Last week, I suggested that skeptics of a plan to put electric lines from the Skipjack offshore wind project into a small portion of Fenwick Island State Park to keep an open mind about the project.
If previous offshore wind plans are any indication that won’t happen. In this country and in Europe and Australia, offshore and onshore wind and solar farms are running into opposition.
Opponents range from the hardcore environmentalists who want us to eat all veggies as a way to reduce cow methane to the not in my backyard crowd in resort areas. Added to the mix are those concerned about bird deaths and some elements of the fishing industry.
Caesar Rodney Institute takes the lead
David Stevenson of the Caesar Rodney Institute, a free-market focused public policy group, has been one of the most outspoken opponents of the project.
He points to a couple of studies that indicate the project could have a negative impact on tourism in Maryland and Delaware.
The tourism argument has been used by Ocean City officials in an effort to halt Skipjack and the US wind projects. Opponents saw a ray of hope when a state agency suggested the added height of wind turbine towers should result in the project undergoing further study.
The reports from University of Delaware and North Carolina State University acknowledge the wind power can have a negative effect on tourism, with the impact being greater as wind turbine towers reach the height of New York City’s Chrysler Building
The North Carolina State study indicates that a large percentage of renters surveyed would go elsewhere if wind turbines are visible from their temporary homes, Stevenson notes.
The Delaware study is more upbeat and misleading, according to Stevenson. Stevenson stated the study anticipates a three percent loss (six percent from people not coming down and three percent from visitors making boat tours of the turbine sites.
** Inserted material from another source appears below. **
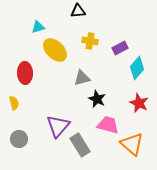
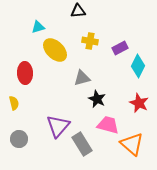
cyan diamond: moved 1 px right, 2 px up; rotated 15 degrees counterclockwise
gray rectangle: moved 2 px right, 1 px up
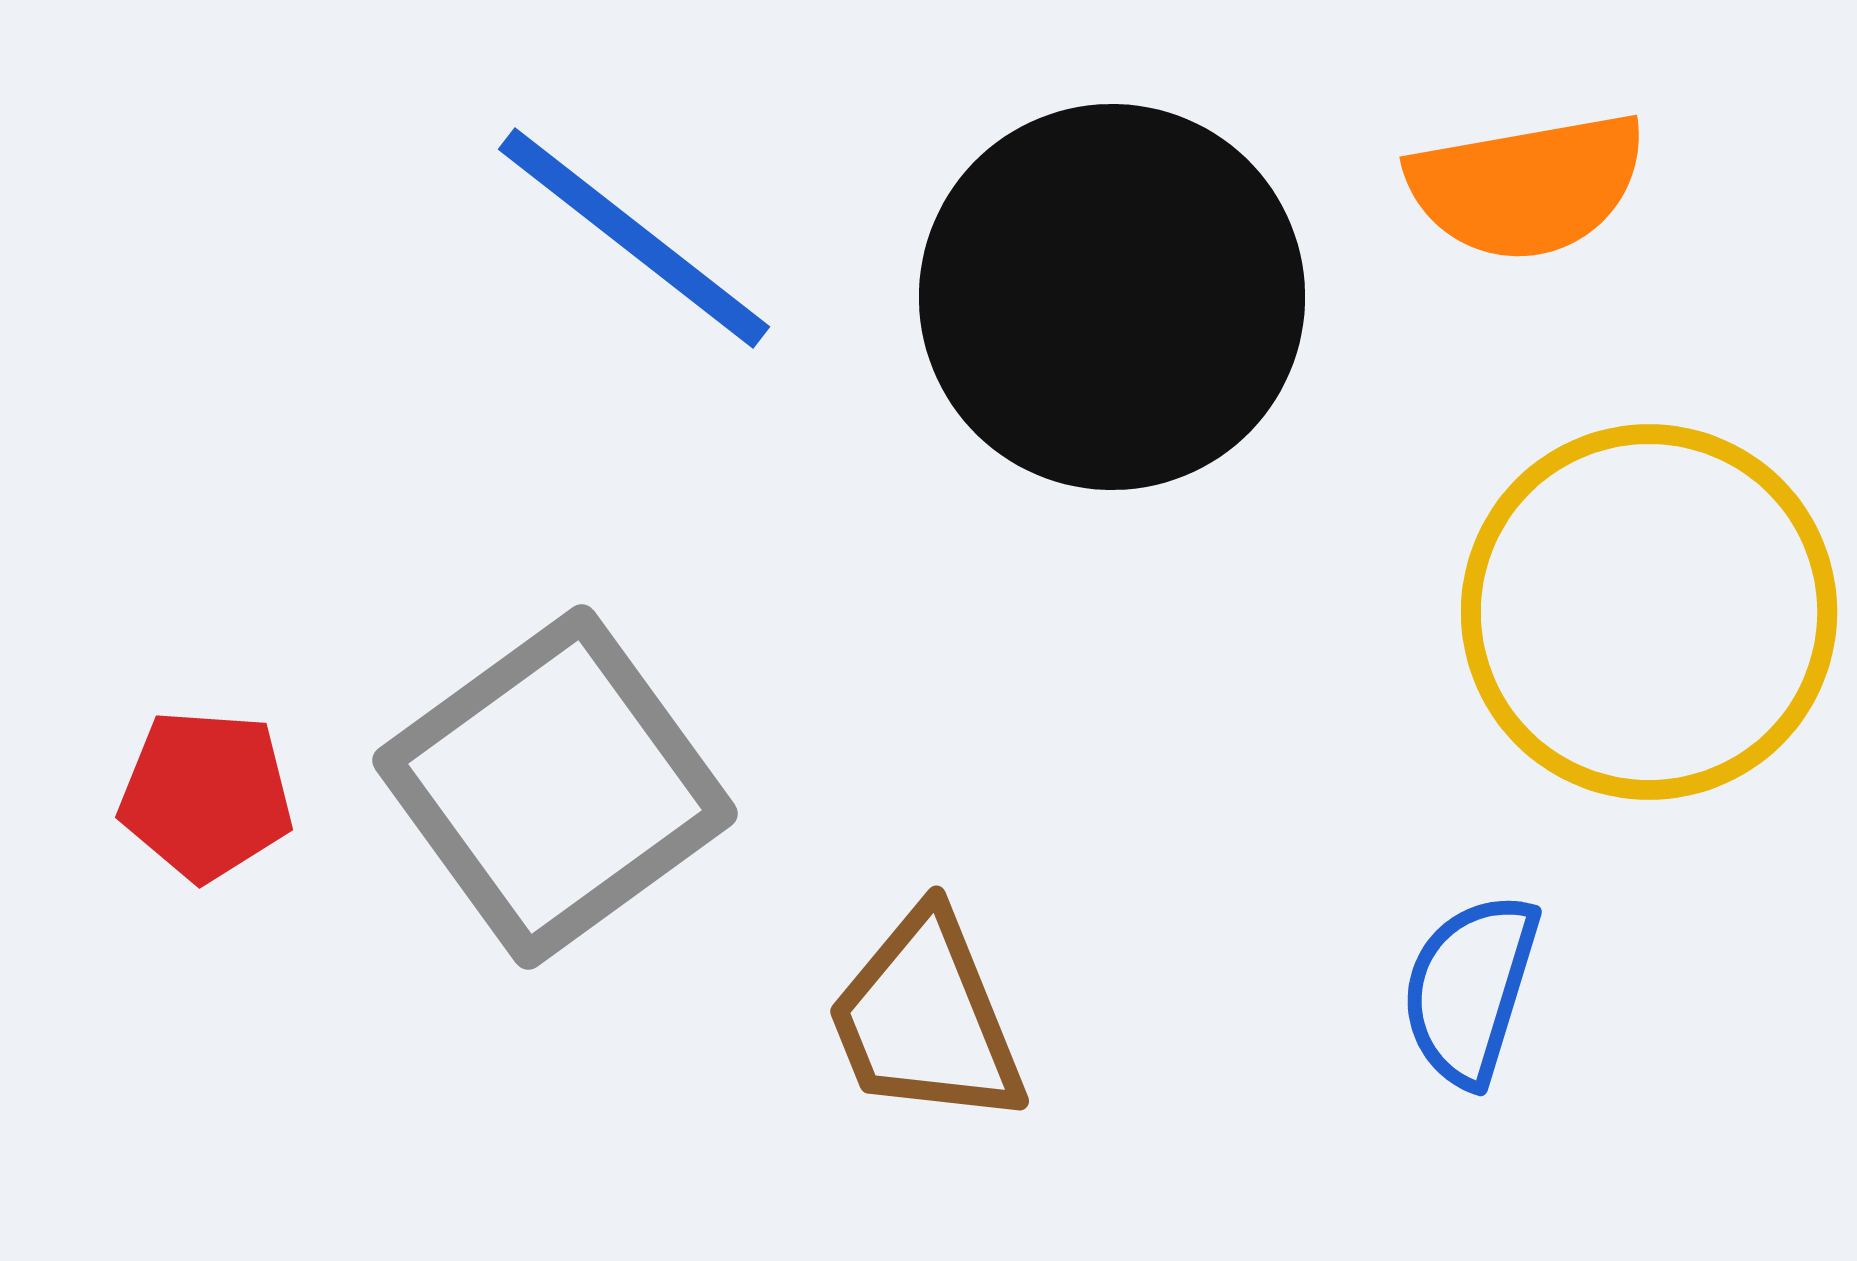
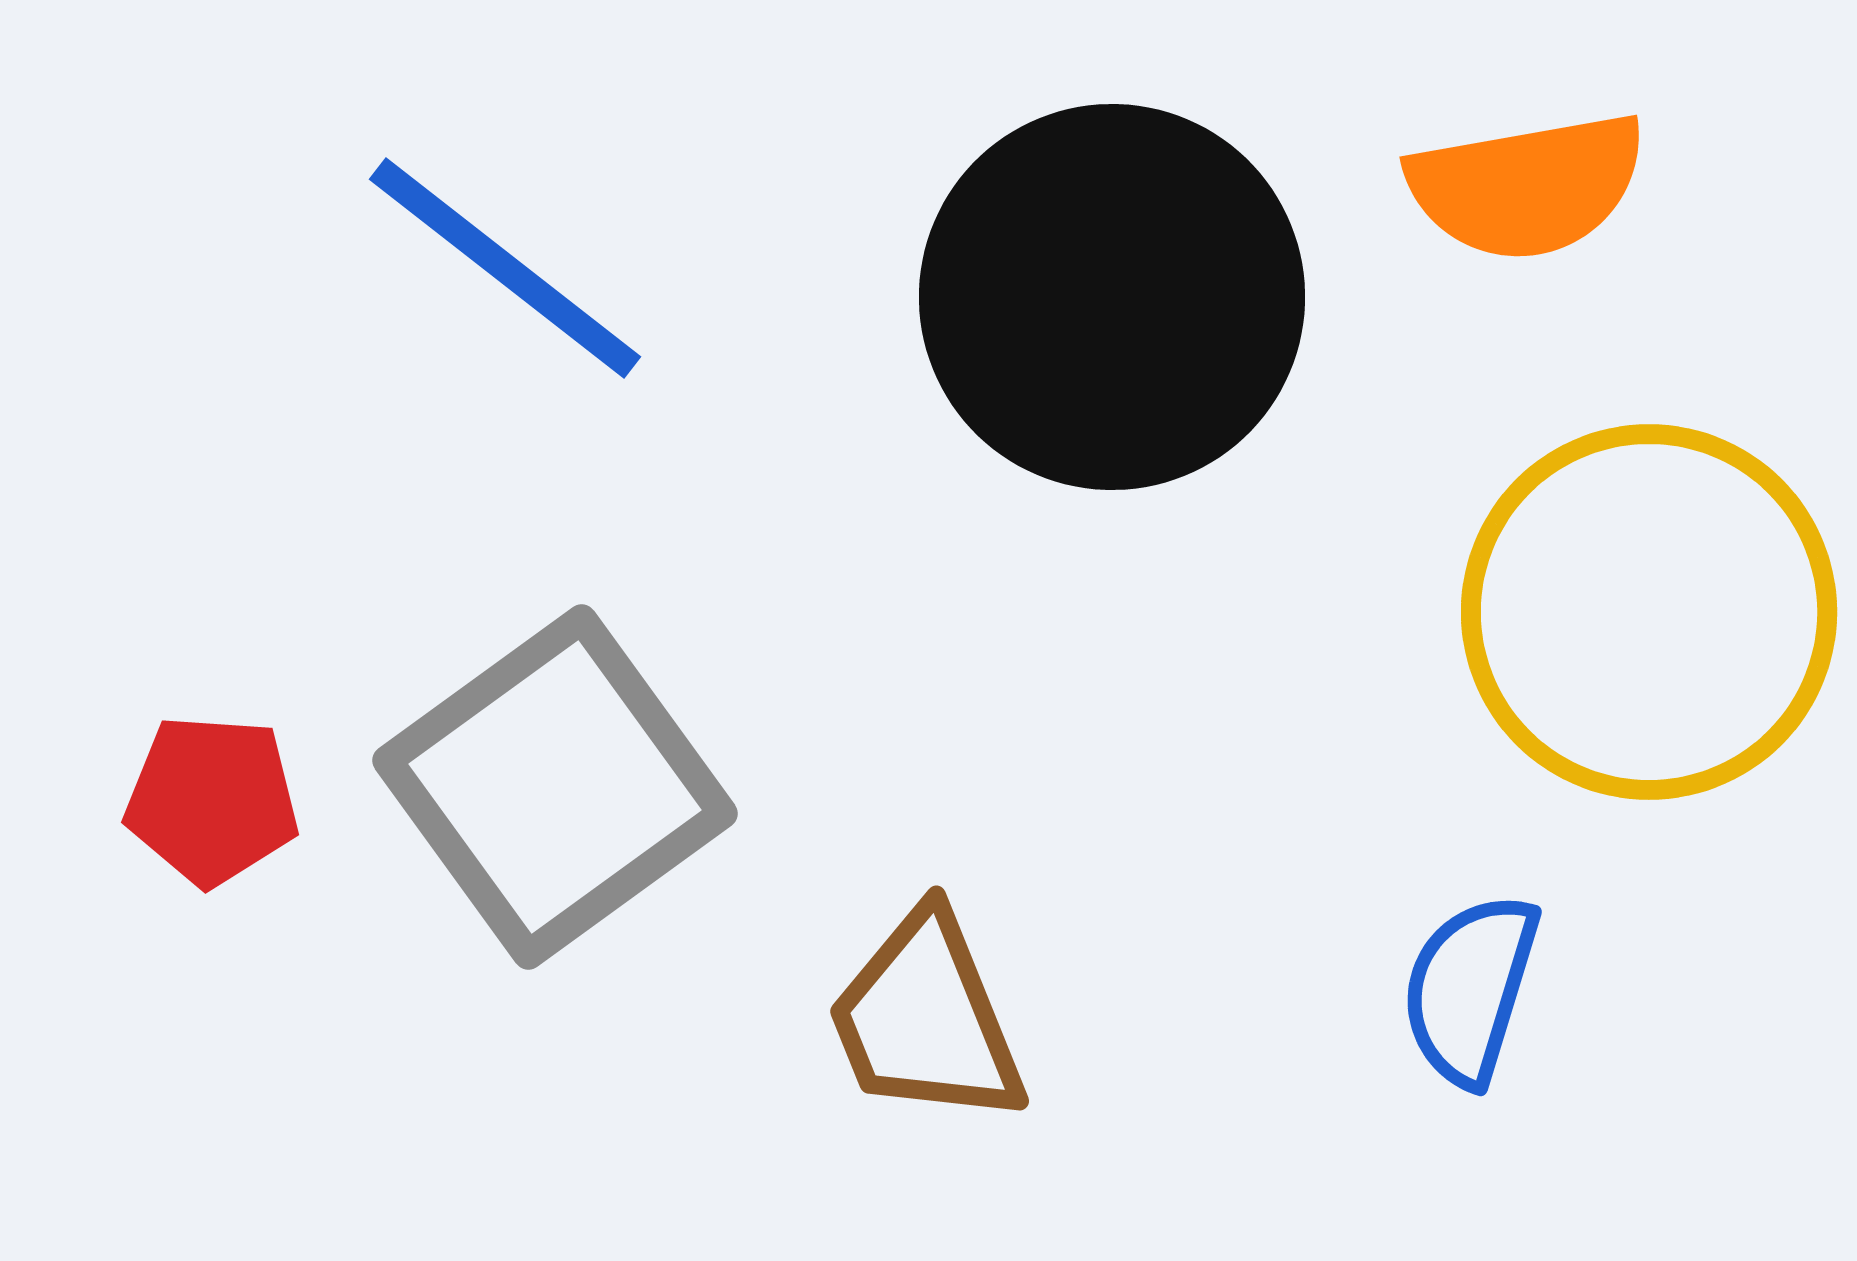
blue line: moved 129 px left, 30 px down
red pentagon: moved 6 px right, 5 px down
The impact of blinking lights
Stevenson says that another negative that was not in the UD report is the blinking lights on the taller towers and their impact on people looking out from their decks.
Other objections include what he sees as a lack of transparency in negotiations between the state and Skipjack developer Ørsted over the deal that would give the park $18 million for improvements. Stevenson also says the substation handling the electricity from Skipjack would be larger than previously proposed.
The cost of a transmission line
“It may be the impact of lost tourism will be smaller than the surveys show, but even a 3 percent loss is $60 to $90 million a year and hundreds of jobs lost. Why take the risk? In Virginia a project is proposed at 27 miles off the coast. Let’s do the same here, and since this is a Maryland project let the cable come ashore in OC,” Stevenson argued.
Ørsted has argued that wind turbine towers will only be a dot on the horizon at more than 15 miles offshore, even with the added height. It remains hard to nail down real time data on the actual impact of tourism with offshore wind.
One offshore wind farm
The U.S. has one sizable wind farm in operation, due in part to delays arising out of local opposition.
The marketplace also has ways to make adjustments. A loss in vacation rental revenue might be partially offset by landlords taking a haircut, trimming their weekly rates and attracting other vacationers. While that might hurt the resort sales market, the overall economic impact on tourism could be lessened.
Rehoboth Beach, which could see little impact from the Ocean City projects, has already become less competitive as a rental destination, due. In part, to more people living in the beach town year around.
Stevenson has previously argued that the Maryland projects are heavily subsidized. The wild card is the mandate in Maryland and Delaware that utilities derive a quarter of the electricity from renewable sources by the mid-2020s.
Without offshore wind, reaching renewable goals will be difficult. Moving turbines further offshore would increase costs and could eliminate some projects.